En attendant les résultats finaux, mon compère partit aux gogues écluser les verres qu'il avait bu, et je me dressai devant le comptoir, regardant ce qui servait d'arbitre compter les points. Dirigeant mon regard vers les fiches de score, je me rendis compte avec horreur que ces enculés de sexagénaires avaient corrigé les points pour s'octroyer la victoire!! De la tricherie pure et dure! De la science fiction, du rejet anti-jeune dans ce temple de la crasse et du RSA! Mais leur vie est un échec, et il faut bien qu'ils gagnent quelquechose... pourquoi pas un tournoi de belote? Malheureusement pour eux, je met un point d'honneur à écraser les plus faibles que moi. J'ai donc rétabli la vérité dans un mécontentement général, y compris du corps arbitral. Peu après, la patronne a voulu nous présenter au reste de l'assistance, mais en inversant nos deux prénoms. Je le lui ai fais remarqué et me lança cette répartie unique :

- Comment voulez-vous qu'on sache? Y en un de vous deux qui est métisse et vous avez tous les deux des prénoms normaux!!

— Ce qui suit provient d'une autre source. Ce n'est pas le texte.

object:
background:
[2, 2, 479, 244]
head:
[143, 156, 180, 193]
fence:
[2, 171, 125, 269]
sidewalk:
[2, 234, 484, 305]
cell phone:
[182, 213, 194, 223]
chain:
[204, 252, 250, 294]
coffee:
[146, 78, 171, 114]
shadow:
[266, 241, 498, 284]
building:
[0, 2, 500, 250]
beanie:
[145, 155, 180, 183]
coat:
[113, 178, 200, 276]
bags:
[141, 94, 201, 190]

Un client, petit et trappu, en profita pour donner ce conseil devant toute l'assistance :

- On a qu'à l'appeler Mamadou ton copain!!

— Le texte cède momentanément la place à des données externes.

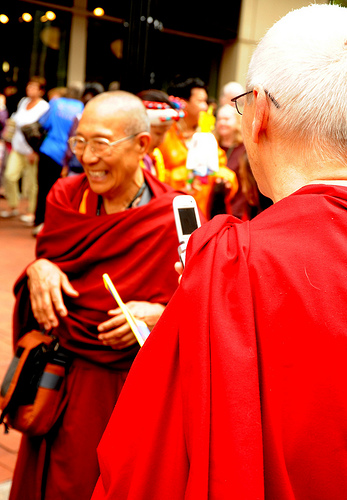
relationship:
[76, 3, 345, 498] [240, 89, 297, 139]
man holds ear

C'est ce moment précis qu'a choisi mon partenaire pour sortir des chiottes, et il fut accueilli par ce même client d'une chaleureuse façon :

- Tiens!! Voilà Mamadou!

Interloqué et gêné, mon ami tomba des nues et s'enferma dans un silence calimeresque qui en disait long sur sa détresse.

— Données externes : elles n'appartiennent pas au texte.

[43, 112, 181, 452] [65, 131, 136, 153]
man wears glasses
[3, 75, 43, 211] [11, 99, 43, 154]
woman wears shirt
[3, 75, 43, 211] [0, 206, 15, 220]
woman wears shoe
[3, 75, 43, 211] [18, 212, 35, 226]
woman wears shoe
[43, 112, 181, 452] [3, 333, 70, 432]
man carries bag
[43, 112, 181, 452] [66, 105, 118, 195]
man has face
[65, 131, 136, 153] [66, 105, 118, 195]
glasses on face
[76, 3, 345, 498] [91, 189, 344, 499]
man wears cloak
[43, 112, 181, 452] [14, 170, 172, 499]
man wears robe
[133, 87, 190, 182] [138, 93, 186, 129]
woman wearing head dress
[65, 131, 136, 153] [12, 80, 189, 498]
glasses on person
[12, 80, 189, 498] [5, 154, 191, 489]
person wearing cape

Après avoir attendu l'annonce de notre triomphe alors qu'un homme éméché (une sorte de clochard qui venait de se relooké chez Gémo) tentait de se battre avec la patronne, nous décidâmes de quitter au plus vite ce lieu sordide. Le tenancier  courut derrière nous, nos lots à la main. Il semblait désolé pour nous sans comprendre pourquoi. Le genre de personne qui croit être sympa en félicitant les Noirs pour leur capacité en danse et en athlétisme. Nous avons pris les deux sachets sans mot dire, et, une fois seuls, avons regardé à l'intérieur. Nous venions de gagner deux côtes de boeuf...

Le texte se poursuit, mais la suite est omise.